本公开的一种示例性实施例中,包括:In an exemplary embodiment of the present disclosure, including:
输入模块,连接信号输入端、上拉节点,用于响应输入信号以将所述输入信号传输至所述上拉节点;an input module, connected to a signal input terminal and a pull-up node, for transmitting the input signal to the pull-up node in response to an input signal;
输出模块,连接所述上拉节点、时钟信号端、信号输出端,用于响应所述上拉节点的电压信号以将时钟信号传输至所述信号输出端;an output module, connected to the pull-up node, a clock signal terminal, and a signal output terminal, for transmitting a clock signal to the signal output terminal in response to the voltage signal of the pull-up node;
下拉控制模块,连接所述上拉节点、参考信号端、第一下拉节点、第二下拉节点、第一电源信号端、第二电源信号端,用于响应所述上拉节点的电压信号以将参考信号分别传输至所述第一下拉节点和第二下拉节点,以及交替响应第一电源信号和第二电源信号,将所述第一电源信号传输至所述第一下拉节点,将所述第二电源信号传输至所述第二下拉节点;The pull-down control module is connected to the pull-up node, the reference signal terminal, the first pull-down node, the second pull-down node, the first power signal terminal, and the second power signal terminal, and is used to respond to the voltage signal of the pull-up node to transmitting the reference signal to the first pull-down node and the second pull-down node respectively, and alternately responding to the first power supply signal and the second power supply signal, transmitting the first power supply signal to the first pull-down node, and The second power signal is transmitted to the second pull-down node;
第一下拉模块,连接所述第一下拉节点、所述第二下拉节点、所述参考信号端、所述信号输出端,用于交替响应所述第一下拉节点和所述第二下拉节点的电压信号以将所述参考信号传输至所述信号输出端;The first pull-down module is connected to the first pull-down node, the second pull-down node, the reference signal terminal, and the signal output terminal, and is used to alternately respond to the first pull-down node and the second pull-down node pulling down a voltage signal at a node to transmit the reference signal to the signal output terminal;
第二下拉模块,连接所述上拉节点、所述信号输出端、所述时钟信号端,用于响应所述时钟信号以将所述信号输出端的电压信号周期性的传输至所述上拉节点;The second pull-down module is connected to the pull-up node, the signal output terminal, and the clock signal terminal, and is used to periodically transmit the voltage signal of the signal output terminal to the pull-up node in response to the clock signal ;
其中,所述第二下拉模块包括第一开关元件,控制端连接所述时钟信号端,第一端连接所述信号输出端,第二端连接所述上拉节点;所述第一电源信号与所述第二电源信号为同频反向信号。Wherein, the second pull-down module includes a first switch element, the control terminal is connected to the clock signal terminal, the first terminal is connected to the signal output terminal, and the second terminal is connected to the pull-up node; the first power signal and The second power signal is a same-frequency reverse signal.
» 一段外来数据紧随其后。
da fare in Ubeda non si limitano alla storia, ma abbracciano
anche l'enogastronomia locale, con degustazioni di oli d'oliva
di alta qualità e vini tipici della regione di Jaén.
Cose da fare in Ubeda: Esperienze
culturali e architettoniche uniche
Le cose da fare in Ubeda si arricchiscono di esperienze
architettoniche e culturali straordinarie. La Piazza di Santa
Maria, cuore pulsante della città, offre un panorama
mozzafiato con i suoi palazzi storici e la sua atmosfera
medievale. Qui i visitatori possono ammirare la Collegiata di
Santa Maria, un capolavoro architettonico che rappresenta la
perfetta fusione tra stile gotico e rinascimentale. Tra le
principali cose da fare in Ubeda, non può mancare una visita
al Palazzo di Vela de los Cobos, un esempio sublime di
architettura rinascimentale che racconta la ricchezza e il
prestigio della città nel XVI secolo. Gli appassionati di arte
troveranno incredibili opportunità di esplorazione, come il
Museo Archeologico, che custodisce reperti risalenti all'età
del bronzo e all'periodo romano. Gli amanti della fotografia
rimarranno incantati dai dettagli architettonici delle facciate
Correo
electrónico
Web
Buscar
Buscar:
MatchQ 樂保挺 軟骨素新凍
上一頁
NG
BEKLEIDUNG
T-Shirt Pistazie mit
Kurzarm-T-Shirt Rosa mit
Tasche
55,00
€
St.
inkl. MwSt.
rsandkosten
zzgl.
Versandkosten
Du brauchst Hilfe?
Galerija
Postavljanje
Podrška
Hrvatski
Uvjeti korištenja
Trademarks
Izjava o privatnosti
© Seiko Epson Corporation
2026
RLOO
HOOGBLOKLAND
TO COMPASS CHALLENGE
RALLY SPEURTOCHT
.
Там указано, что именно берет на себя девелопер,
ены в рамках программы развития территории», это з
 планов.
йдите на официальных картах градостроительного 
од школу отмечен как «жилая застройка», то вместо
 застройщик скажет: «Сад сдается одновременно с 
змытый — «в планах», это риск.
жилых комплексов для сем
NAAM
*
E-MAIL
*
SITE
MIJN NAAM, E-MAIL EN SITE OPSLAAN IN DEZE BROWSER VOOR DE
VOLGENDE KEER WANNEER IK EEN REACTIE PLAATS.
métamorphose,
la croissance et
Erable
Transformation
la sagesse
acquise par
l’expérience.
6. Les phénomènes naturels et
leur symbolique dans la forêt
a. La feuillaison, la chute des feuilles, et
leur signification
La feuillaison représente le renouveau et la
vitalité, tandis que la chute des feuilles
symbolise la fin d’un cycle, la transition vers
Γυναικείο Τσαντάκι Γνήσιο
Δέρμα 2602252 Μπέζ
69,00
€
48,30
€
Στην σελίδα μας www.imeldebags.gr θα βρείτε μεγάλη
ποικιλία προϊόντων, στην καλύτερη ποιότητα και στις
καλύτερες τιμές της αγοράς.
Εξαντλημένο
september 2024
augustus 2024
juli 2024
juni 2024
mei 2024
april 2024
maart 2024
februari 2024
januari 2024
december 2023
本公开的一种示例性实施例中,所述输入模块包括:In an exemplary embodiment of the present disclosure, the input module includes:
第二开关元件,控制端和第一端均连接所述信号输入端、第二端连接所述上拉节点。For the second switch element, the control terminal and the first terminal are both connected to the signal input terminal, and the second terminal is connected to the pull-up node.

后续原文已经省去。